# Best fencing for goats-



## Breezy-Trail (Sep 16, 2011)

I have a 3 wire electric fence that doesn't seem to work that well.
They stretch out the wire and then theres little shock.
The little ones slip right under.
Also that lamb keeps going for the greener grass of the other side of the fence.

I need to do something different next year...not sure what.

I am thinking of using either cattle panels or electric net fencing.
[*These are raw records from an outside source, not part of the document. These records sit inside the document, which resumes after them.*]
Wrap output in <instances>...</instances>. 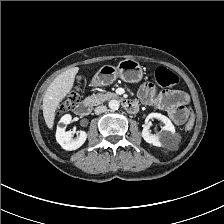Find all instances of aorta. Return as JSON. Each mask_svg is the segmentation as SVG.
I'll return each mask as SVG.
<instances>
[{"mask_svg": "<svg viewBox=\"0 0 224 224\" xmlns=\"http://www.w3.org/2000/svg\"><path fill=\"white\" fill-rule=\"evenodd\" d=\"M108 105L111 110H118L120 103L118 100H111Z\"/></svg>", "mask_w": 224, "mask_h": 224, "instance_id": "obj_1", "label": "aorta"}]
</instances>
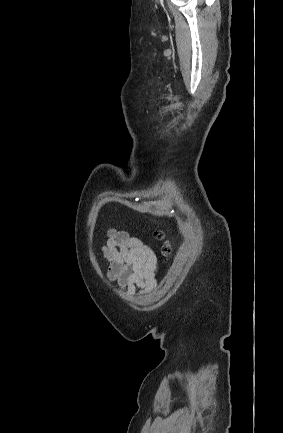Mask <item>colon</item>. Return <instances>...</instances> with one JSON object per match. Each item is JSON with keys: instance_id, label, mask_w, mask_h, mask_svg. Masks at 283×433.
<instances>
[{"instance_id": "colon-1", "label": "colon", "mask_w": 283, "mask_h": 433, "mask_svg": "<svg viewBox=\"0 0 283 433\" xmlns=\"http://www.w3.org/2000/svg\"><path fill=\"white\" fill-rule=\"evenodd\" d=\"M155 237L162 242L161 244V253L164 256H169L172 252V245L169 240L165 238V235L162 231H156Z\"/></svg>"}]
</instances>
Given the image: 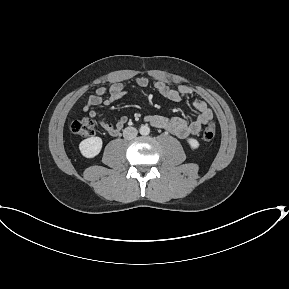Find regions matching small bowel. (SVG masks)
Instances as JSON below:
<instances>
[{
    "label": "small bowel",
    "mask_w": 289,
    "mask_h": 289,
    "mask_svg": "<svg viewBox=\"0 0 289 289\" xmlns=\"http://www.w3.org/2000/svg\"><path fill=\"white\" fill-rule=\"evenodd\" d=\"M150 84V79L146 77L136 79V85L139 87H147ZM153 86L162 97L173 102H180L184 97L191 98L192 106L197 112L196 118L191 121L178 116L165 117L157 114L146 116V120L154 127L164 129L178 138L185 139L197 135L202 126L213 118L212 110L207 103L195 98L194 92L190 87L178 85L172 88L162 80L155 81ZM126 95V86L123 82H116L109 88L100 87L95 91V94L88 97L83 111L88 113L91 118H96V111L93 109L95 106H109ZM127 120V117L123 116L115 124L108 123L103 119H98L97 121L103 130L115 136L121 131Z\"/></svg>",
    "instance_id": "c3829d8e"
}]
</instances>
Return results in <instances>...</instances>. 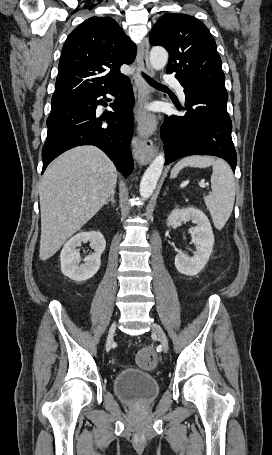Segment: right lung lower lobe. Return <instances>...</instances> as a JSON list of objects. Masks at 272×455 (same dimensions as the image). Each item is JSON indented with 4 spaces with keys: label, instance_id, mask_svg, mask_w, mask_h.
<instances>
[{
    "label": "right lung lower lobe",
    "instance_id": "obj_1",
    "mask_svg": "<svg viewBox=\"0 0 272 455\" xmlns=\"http://www.w3.org/2000/svg\"><path fill=\"white\" fill-rule=\"evenodd\" d=\"M120 84L97 90L85 96L53 105L47 119V139L42 149L43 169L58 155L78 145H95L103 150L124 176L134 164L130 151L134 117V96L127 79ZM118 91H122L118 96ZM118 96L111 105L114 112L97 117L98 105H106L100 96Z\"/></svg>",
    "mask_w": 272,
    "mask_h": 455
}]
</instances>
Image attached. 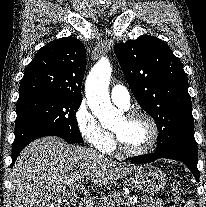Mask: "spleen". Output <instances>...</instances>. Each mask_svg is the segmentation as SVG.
<instances>
[{
	"label": "spleen",
	"instance_id": "3e777b00",
	"mask_svg": "<svg viewBox=\"0 0 206 207\" xmlns=\"http://www.w3.org/2000/svg\"><path fill=\"white\" fill-rule=\"evenodd\" d=\"M185 207H195V202L193 200H188L187 204Z\"/></svg>",
	"mask_w": 206,
	"mask_h": 207
}]
</instances>
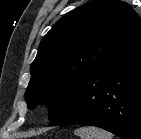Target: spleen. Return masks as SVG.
<instances>
[{
	"instance_id": "1",
	"label": "spleen",
	"mask_w": 141,
	"mask_h": 139,
	"mask_svg": "<svg viewBox=\"0 0 141 139\" xmlns=\"http://www.w3.org/2000/svg\"><path fill=\"white\" fill-rule=\"evenodd\" d=\"M80 139H112V134L94 126L81 127L75 130Z\"/></svg>"
}]
</instances>
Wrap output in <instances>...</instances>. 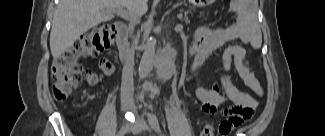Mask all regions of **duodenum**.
Returning <instances> with one entry per match:
<instances>
[{
  "instance_id": "1",
  "label": "duodenum",
  "mask_w": 325,
  "mask_h": 136,
  "mask_svg": "<svg viewBox=\"0 0 325 136\" xmlns=\"http://www.w3.org/2000/svg\"><path fill=\"white\" fill-rule=\"evenodd\" d=\"M115 30L117 32L118 49L124 58H127L130 51V43L127 37V26L124 23H116Z\"/></svg>"
}]
</instances>
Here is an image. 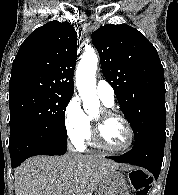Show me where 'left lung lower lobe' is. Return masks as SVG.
I'll return each mask as SVG.
<instances>
[{
	"mask_svg": "<svg viewBox=\"0 0 178 195\" xmlns=\"http://www.w3.org/2000/svg\"><path fill=\"white\" fill-rule=\"evenodd\" d=\"M165 141L166 138L153 139L133 147L132 150L121 156L109 158L119 163L142 166L148 169L154 175L155 179H157L163 161Z\"/></svg>",
	"mask_w": 178,
	"mask_h": 195,
	"instance_id": "0a47b994",
	"label": "left lung lower lobe"
}]
</instances>
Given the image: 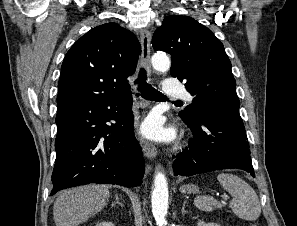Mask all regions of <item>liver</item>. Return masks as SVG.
Here are the masks:
<instances>
[{
	"label": "liver",
	"mask_w": 297,
	"mask_h": 226,
	"mask_svg": "<svg viewBox=\"0 0 297 226\" xmlns=\"http://www.w3.org/2000/svg\"><path fill=\"white\" fill-rule=\"evenodd\" d=\"M109 196L108 188L103 185H85L61 192L53 207L56 226H78L101 211Z\"/></svg>",
	"instance_id": "6515ba94"
}]
</instances>
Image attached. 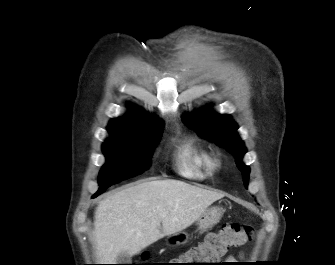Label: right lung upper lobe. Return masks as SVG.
Wrapping results in <instances>:
<instances>
[{"mask_svg": "<svg viewBox=\"0 0 335 265\" xmlns=\"http://www.w3.org/2000/svg\"><path fill=\"white\" fill-rule=\"evenodd\" d=\"M162 126L163 122L160 120L130 105V111L125 116L110 121L108 131L110 133L122 129L160 128Z\"/></svg>", "mask_w": 335, "mask_h": 265, "instance_id": "cb5924a9", "label": "right lung upper lobe"}]
</instances>
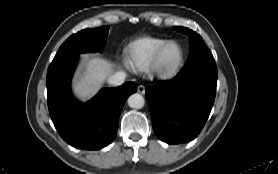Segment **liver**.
<instances>
[{
  "label": "liver",
  "mask_w": 278,
  "mask_h": 174,
  "mask_svg": "<svg viewBox=\"0 0 278 174\" xmlns=\"http://www.w3.org/2000/svg\"><path fill=\"white\" fill-rule=\"evenodd\" d=\"M84 70L73 84V92L82 99L93 97L102 87L104 80L111 75L113 65L100 57H85Z\"/></svg>",
  "instance_id": "6515ba94"
}]
</instances>
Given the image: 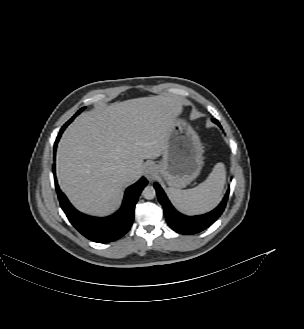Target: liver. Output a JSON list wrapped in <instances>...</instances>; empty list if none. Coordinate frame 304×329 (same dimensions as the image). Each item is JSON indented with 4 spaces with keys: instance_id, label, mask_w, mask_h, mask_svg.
<instances>
[{
    "instance_id": "1",
    "label": "liver",
    "mask_w": 304,
    "mask_h": 329,
    "mask_svg": "<svg viewBox=\"0 0 304 329\" xmlns=\"http://www.w3.org/2000/svg\"><path fill=\"white\" fill-rule=\"evenodd\" d=\"M183 102L174 95L141 97L82 113L58 144L56 172L62 191L80 211L106 215L122 189L143 173V160L164 151ZM129 167L127 178L120 168Z\"/></svg>"
}]
</instances>
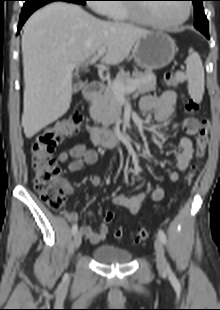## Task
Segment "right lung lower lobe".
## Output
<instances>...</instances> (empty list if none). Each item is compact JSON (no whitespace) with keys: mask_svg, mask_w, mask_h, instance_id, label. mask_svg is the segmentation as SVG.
Wrapping results in <instances>:
<instances>
[{"mask_svg":"<svg viewBox=\"0 0 220 310\" xmlns=\"http://www.w3.org/2000/svg\"><path fill=\"white\" fill-rule=\"evenodd\" d=\"M52 1H66V2H70V3H77V4H83L82 2L78 1V0H45L43 2L40 3H36V4H24L23 8H22V12L20 15V19H19V25H18V33L22 27V25L24 24V22L27 20V18L38 8L42 7L43 5L50 3Z\"/></svg>","mask_w":220,"mask_h":310,"instance_id":"98d812e1","label":"right lung lower lobe"}]
</instances>
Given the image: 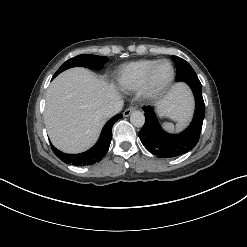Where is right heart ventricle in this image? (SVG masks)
Instances as JSON below:
<instances>
[{
	"label": "right heart ventricle",
	"mask_w": 247,
	"mask_h": 247,
	"mask_svg": "<svg viewBox=\"0 0 247 247\" xmlns=\"http://www.w3.org/2000/svg\"><path fill=\"white\" fill-rule=\"evenodd\" d=\"M156 59H140L122 65L116 74V84L123 90L139 89L146 72Z\"/></svg>",
	"instance_id": "right-heart-ventricle-1"
}]
</instances>
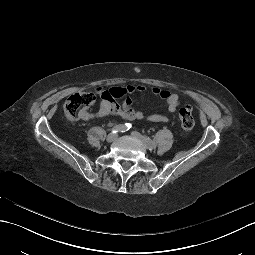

What is the best fencing for goats?

I will have horned boers and only one horned dairy goats. I will also have polled sheep.


----------



## xymenah (Jul 1, 2011)

I use 5ft non climb horse fencing or 5 ft chain link mostly but I also use some 5ft hog panels. No one gets out unless they manage to bust the gate or someone leaves it open.


----------



## Frosty1 (Jul 12, 2011)

Oops, accidentally hit cattle panels.  We actually have just the basic 4 foot field fencing.


----------



## Dani-1995 (Mar 11, 2011)

We've got chain link, it seems to work good.


----------



## RMADairyGoats (Jun 20, 2011)

We also use no climb horse fencing. It works very well for us


----------



## BillyMac (Nov 3, 2011)

I built a 9 strand electric fence, 46 inch tall with wires at 5 inch intervals. 

I have a 12 joule Speedrite Energizer and it runs about 7000 volts. 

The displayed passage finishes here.